ACTIONS TO TAKE
• A. Name every rider that the text on the 1906 Tour de France cyclists lists among the top contenders before the race.
• B. Quote the passage from the text on the 1906 Tour de France cyclists that begins at the words "In the 1906 Tour de France, 100" and stops after "Dortignac and Petit-Breton.".

DOCUMENT TEXT
= List of cyclists in the 1906 Tour de France =

In the 1906 Tour de France, 100 cyclists signed up for the but only 76 of them showed up for the start. Among the absentees was Henri Cornet, the winner of the 1904 Tour de France. The starting cyclists included four Belgians, one was Luxembourger (future winner François Faber), two Germans, and the rest were French. Louis Trousselier, winner of the 1905 Tour de France, was present. While the riders were not organized into teams, some shared the same sponsor, although collaboration was not permitted. Before the race began, the top contenders were Cadolle, Aucouturier, Georget, Pottier, Trousselier, Dortignac and Petit-Breton.

RECORDS
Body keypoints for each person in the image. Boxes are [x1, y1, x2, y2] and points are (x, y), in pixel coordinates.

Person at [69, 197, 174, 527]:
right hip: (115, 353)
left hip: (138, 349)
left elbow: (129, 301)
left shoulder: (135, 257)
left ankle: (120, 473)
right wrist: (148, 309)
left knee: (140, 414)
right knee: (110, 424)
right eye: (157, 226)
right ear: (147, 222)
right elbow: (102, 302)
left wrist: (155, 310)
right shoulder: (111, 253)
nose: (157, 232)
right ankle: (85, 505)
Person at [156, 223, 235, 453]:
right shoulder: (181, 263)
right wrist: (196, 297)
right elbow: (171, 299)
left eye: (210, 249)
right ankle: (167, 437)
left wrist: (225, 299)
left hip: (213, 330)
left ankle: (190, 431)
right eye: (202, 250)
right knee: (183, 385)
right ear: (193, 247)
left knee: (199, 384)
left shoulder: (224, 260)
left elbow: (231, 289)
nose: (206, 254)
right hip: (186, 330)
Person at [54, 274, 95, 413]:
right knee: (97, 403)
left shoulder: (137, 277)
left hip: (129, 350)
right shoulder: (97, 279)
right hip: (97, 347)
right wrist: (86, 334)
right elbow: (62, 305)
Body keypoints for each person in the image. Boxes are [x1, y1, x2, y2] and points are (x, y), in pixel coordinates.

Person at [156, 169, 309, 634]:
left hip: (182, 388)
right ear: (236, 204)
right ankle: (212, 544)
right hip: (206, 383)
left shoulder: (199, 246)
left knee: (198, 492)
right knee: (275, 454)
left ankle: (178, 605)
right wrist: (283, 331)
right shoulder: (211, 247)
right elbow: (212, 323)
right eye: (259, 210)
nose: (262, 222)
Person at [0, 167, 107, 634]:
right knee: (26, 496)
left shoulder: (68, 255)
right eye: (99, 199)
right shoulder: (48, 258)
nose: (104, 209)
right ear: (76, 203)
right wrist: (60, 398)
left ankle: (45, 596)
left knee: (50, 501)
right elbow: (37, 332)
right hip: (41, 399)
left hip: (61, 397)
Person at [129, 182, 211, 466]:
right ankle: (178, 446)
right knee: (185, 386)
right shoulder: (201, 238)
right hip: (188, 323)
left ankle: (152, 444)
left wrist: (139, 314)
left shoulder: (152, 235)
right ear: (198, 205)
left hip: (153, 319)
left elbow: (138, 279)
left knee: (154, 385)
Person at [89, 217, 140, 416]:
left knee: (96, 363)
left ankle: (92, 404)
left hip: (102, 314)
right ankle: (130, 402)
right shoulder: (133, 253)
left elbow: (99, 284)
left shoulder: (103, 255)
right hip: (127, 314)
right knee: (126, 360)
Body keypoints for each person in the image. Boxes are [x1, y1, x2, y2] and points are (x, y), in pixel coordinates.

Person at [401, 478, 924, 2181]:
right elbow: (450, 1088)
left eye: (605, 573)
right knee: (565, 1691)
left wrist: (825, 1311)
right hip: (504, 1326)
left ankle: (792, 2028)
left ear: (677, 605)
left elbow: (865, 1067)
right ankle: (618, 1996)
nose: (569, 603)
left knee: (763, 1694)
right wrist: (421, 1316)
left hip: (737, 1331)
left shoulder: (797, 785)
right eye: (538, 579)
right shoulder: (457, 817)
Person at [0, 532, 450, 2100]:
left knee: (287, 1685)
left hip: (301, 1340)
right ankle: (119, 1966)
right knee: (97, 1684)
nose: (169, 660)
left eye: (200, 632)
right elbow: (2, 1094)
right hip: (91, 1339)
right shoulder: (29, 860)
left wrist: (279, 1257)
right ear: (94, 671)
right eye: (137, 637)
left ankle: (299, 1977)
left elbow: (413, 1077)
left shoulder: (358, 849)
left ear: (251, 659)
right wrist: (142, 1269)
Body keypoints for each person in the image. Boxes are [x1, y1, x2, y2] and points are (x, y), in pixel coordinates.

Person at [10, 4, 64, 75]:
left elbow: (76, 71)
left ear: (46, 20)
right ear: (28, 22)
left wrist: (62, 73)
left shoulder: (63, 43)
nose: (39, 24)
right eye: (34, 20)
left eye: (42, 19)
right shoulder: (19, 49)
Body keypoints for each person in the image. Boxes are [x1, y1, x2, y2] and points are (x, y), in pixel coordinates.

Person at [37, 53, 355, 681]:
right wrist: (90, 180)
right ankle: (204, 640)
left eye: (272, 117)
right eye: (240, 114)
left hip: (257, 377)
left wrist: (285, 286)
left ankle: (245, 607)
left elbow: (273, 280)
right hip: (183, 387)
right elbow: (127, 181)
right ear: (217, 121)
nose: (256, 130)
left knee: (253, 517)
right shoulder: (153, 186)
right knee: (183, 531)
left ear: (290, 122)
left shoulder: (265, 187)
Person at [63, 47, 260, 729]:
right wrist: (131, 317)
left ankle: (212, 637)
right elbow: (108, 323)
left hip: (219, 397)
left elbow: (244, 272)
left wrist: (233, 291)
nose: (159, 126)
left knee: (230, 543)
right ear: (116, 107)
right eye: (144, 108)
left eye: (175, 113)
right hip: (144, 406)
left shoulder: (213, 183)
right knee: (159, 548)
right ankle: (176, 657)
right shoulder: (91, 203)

ANSWERS TO THE PROBLEMS
• A. Cadolle, Aucouturier, Georget, Pottier, Trousselier, Dortignac, Petit-Breton

• B.
In the 1906 Tour de France, 100 cyclists signed up for the but only 76 of them showed up for the start. Among the absentees was Henri Cornet, the winner of the 1904 Tour de France. The starting cyclists included four Belgians, one was Luxembourger (future winner François Faber), two Germans, and the rest were French. Louis Trousselier, winner of the 1905 Tour de France, was present. While the riders were not organized into teams, some shared the same sponsor, although collaboration was not permitted. Before the race began, the top contenders were Cadolle, Aucouturier, Georget, Pottier, Trousselier, Dortignac and Petit-Breton.